The federal government plans to end a test program this week that speeds airline travelers to the front of airport security checkpoints in exchange for providing more personal information, the Transportation Security Administration said yesterday.
The "Registered Traveler" program was launched last summer, and it now operates at six airports, including Reagan National Airport. The participants are a few thousand frequent fliers hand-picked by airlines. The exception is at Orlando International Airport, where the agency is taking all volunteers through a unique public-private partnership program.
TSA spokeswoman Yolanda Clark said the agency has decided to let the contracts with several companies that operate the test program expire this week. She said the agency will review the program, but several government and industry officials said many top officials at the agency do not want to expand the program as currently designed.
"We are concluding the pilot program and we are going to review the results to determine how Registered Traveler would fit as a link in the security chain," Clark said. "The phase we move into now is an opportunity to review all of that data" from the tests.
Homeland Security Deputy Secretary Michael P. Jackson has not been a big supporter of the idea, even when he served as deputy secretary of the Department of Transportation, which first considered the program after the terrorist attacks in 2001. The concept of Registered Traveler has been popular with members of Congress, who fly frequently and who have been impatient with the agency's reluctance to expand the program.
At National Airport, American Airlines invited 2,000 frequent fliers to enroll in the program. Participants were required to provide their address, date of birth, e-mail address and phone numbers to the agency, and have their irises and index fingers digitally scanned. When the registered travelers show up at National Airport, they proceed to a kiosk located near the front of the security checkpoint that verifies their identity by matching their irises or fingerprints. Once their identity has been confirmed, the travelers can go to the front of the security line.
Several industry leaders say Registered Traveler never got off the ground because it was only helpful to users at the airport where they registered.
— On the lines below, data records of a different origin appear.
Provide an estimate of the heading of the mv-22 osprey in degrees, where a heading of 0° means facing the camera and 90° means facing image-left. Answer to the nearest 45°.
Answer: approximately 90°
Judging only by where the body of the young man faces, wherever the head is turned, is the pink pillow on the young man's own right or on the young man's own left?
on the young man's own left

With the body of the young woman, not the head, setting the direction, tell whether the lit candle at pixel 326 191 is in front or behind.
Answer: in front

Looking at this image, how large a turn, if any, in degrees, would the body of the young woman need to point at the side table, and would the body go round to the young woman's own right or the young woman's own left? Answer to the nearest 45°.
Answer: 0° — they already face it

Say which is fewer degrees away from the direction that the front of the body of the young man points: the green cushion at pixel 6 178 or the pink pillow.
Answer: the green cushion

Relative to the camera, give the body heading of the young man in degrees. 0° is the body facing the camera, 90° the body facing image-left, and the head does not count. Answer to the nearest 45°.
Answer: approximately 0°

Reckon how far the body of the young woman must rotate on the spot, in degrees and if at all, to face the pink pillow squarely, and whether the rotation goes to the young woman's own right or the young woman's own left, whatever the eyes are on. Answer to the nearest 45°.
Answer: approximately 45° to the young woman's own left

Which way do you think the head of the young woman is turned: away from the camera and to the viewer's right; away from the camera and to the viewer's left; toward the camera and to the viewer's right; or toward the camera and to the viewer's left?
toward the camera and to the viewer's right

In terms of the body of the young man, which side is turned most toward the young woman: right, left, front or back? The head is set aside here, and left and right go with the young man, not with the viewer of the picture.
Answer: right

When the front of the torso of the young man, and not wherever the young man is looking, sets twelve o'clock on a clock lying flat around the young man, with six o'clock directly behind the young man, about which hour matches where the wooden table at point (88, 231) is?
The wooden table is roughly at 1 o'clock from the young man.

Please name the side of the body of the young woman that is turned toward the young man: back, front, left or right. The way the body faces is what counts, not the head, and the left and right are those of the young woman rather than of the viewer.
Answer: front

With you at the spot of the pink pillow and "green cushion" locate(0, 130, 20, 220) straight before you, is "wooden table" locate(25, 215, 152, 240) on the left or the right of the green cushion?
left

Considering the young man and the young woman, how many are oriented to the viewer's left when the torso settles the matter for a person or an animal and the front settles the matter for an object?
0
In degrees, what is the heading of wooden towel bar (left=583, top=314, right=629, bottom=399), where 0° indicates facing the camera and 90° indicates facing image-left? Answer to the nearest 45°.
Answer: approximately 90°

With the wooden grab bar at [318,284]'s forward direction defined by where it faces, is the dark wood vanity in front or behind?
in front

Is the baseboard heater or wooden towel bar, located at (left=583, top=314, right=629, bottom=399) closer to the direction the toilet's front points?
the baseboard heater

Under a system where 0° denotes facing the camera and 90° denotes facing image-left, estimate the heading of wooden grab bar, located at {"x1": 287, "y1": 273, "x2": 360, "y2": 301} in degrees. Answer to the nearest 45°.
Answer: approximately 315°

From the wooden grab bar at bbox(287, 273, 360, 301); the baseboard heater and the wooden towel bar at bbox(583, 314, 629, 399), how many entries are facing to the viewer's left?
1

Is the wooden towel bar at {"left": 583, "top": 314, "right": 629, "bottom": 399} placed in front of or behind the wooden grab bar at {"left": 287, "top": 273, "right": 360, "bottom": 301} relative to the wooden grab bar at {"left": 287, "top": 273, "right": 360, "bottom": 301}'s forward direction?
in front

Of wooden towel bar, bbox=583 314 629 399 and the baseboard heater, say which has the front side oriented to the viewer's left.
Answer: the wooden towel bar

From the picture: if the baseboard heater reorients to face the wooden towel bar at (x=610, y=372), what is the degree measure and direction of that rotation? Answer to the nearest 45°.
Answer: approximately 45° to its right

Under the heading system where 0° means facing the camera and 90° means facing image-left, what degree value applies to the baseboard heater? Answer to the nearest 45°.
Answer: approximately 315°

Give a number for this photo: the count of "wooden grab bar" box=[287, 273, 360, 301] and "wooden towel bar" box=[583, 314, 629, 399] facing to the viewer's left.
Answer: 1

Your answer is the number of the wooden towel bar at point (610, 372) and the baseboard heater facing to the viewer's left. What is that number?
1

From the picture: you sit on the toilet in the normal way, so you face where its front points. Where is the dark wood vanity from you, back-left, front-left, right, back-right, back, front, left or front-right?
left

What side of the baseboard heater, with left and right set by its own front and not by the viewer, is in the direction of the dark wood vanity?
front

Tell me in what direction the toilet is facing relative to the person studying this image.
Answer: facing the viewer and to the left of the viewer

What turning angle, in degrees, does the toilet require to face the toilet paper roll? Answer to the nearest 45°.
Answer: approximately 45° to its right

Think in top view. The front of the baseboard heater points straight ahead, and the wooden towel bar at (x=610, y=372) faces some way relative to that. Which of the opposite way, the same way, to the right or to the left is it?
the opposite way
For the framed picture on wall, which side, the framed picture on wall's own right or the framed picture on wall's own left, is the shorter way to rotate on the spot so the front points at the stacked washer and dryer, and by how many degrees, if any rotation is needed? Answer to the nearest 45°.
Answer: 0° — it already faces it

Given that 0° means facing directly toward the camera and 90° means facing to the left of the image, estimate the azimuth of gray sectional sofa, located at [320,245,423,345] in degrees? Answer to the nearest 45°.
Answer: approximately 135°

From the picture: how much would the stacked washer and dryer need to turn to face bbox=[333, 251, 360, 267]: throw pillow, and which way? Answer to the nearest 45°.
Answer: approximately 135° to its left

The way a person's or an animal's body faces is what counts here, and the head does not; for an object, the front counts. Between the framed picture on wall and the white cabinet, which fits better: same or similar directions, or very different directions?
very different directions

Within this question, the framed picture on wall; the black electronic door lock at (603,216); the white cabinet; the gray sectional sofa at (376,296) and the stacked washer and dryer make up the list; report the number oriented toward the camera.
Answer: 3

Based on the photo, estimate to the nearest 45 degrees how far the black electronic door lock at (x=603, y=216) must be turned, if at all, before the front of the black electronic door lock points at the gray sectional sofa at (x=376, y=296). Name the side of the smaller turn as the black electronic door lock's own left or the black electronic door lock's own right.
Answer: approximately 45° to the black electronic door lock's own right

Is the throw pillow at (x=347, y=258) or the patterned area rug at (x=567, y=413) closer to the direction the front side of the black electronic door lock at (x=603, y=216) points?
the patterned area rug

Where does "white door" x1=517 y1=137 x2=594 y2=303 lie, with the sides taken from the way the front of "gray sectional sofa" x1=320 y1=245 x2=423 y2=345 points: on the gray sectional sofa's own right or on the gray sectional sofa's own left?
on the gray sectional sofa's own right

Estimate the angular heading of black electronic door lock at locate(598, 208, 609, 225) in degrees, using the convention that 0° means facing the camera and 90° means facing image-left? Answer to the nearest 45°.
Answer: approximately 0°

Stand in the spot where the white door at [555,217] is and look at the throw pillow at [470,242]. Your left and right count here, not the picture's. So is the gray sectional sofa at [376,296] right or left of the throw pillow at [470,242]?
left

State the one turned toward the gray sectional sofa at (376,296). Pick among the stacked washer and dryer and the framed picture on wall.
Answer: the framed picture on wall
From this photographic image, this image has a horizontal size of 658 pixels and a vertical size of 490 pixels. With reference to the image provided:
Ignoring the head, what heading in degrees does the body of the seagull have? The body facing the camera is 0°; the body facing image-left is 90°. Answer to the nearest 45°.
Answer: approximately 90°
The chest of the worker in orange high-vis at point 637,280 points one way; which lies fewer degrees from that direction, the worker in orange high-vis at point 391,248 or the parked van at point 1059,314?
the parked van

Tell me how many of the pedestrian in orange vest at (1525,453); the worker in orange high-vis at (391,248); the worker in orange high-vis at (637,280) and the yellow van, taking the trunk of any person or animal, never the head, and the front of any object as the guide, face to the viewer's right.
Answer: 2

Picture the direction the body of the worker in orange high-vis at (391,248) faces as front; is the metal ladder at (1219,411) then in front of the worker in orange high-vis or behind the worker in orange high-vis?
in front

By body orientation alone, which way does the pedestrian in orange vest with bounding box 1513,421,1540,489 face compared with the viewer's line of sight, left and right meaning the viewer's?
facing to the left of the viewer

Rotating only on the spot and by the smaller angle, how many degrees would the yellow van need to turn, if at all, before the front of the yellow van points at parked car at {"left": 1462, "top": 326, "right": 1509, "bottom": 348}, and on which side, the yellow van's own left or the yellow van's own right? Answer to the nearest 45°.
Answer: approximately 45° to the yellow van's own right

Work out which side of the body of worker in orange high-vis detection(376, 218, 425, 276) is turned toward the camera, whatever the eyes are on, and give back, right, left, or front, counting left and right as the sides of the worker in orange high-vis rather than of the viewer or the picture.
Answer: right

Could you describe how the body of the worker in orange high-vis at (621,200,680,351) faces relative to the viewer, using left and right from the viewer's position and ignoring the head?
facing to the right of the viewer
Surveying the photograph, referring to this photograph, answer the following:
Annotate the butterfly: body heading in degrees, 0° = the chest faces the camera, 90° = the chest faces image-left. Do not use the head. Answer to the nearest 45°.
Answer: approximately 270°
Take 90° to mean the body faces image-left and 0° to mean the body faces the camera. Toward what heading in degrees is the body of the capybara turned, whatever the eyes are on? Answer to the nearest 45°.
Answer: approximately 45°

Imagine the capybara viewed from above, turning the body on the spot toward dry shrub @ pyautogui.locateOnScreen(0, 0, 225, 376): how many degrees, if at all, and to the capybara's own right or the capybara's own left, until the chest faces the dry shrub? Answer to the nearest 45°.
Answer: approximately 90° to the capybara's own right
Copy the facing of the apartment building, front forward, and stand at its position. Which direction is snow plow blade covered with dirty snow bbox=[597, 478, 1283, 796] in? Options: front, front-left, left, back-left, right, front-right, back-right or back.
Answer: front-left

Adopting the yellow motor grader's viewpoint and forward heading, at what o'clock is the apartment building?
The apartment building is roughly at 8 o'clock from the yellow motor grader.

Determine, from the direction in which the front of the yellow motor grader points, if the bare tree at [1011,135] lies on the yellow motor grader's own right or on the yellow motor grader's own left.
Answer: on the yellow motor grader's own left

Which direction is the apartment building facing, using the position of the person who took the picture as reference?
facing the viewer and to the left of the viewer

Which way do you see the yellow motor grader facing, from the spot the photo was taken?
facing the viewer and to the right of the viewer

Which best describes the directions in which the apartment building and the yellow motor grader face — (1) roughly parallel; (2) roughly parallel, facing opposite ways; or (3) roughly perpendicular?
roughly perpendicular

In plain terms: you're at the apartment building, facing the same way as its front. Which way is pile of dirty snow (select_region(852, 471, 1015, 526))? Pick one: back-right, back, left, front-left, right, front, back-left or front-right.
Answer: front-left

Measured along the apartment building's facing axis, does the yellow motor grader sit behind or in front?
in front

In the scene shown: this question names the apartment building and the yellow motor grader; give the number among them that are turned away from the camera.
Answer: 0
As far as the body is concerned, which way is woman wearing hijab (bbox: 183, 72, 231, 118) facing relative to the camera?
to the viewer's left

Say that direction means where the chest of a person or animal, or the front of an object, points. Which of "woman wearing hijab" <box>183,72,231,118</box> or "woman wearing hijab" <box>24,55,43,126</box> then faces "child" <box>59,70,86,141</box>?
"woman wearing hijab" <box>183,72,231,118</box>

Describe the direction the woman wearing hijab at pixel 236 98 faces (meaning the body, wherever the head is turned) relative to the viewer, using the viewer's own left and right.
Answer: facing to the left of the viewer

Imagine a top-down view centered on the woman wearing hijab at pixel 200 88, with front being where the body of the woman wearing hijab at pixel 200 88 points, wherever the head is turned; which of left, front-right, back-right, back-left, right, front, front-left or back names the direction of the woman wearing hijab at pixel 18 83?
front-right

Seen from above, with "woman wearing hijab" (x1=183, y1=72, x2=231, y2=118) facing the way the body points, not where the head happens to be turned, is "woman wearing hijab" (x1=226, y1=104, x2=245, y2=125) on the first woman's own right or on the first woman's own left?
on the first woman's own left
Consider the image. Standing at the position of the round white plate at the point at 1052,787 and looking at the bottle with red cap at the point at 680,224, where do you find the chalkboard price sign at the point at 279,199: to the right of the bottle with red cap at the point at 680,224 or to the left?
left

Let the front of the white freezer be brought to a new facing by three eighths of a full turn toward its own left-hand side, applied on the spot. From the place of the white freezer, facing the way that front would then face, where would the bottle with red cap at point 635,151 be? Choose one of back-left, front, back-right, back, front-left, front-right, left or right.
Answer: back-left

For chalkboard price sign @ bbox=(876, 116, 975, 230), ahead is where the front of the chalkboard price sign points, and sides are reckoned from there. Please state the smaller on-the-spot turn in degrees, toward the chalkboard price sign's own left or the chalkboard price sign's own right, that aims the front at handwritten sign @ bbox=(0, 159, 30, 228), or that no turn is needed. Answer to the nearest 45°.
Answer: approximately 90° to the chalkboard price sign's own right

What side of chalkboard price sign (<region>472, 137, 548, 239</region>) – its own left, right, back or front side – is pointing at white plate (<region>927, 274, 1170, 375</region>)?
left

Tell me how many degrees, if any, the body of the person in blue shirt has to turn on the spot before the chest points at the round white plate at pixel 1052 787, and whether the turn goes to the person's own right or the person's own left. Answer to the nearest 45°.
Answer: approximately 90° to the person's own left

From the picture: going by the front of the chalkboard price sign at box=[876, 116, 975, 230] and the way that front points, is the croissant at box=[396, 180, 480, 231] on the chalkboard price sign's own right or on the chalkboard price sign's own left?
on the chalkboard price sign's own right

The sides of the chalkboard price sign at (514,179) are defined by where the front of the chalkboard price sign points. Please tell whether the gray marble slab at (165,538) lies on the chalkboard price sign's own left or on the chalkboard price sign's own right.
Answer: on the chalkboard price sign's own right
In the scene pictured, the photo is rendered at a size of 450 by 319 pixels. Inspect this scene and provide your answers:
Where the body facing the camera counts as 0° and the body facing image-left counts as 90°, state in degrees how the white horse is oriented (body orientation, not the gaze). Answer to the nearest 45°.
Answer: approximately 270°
They say the key to expanding the program is to ensure that the registration can work at every participating airport.
"It's important to focus on what the next steps are going to be and to continue to build off successes we have in the pilot program," said Carter Morris, who represents airports, including National and Dulles International, that want to expand the program. "The fact we have 50 airports committed to work together to make the program a reality in and of itself is a huge endorsement of the program."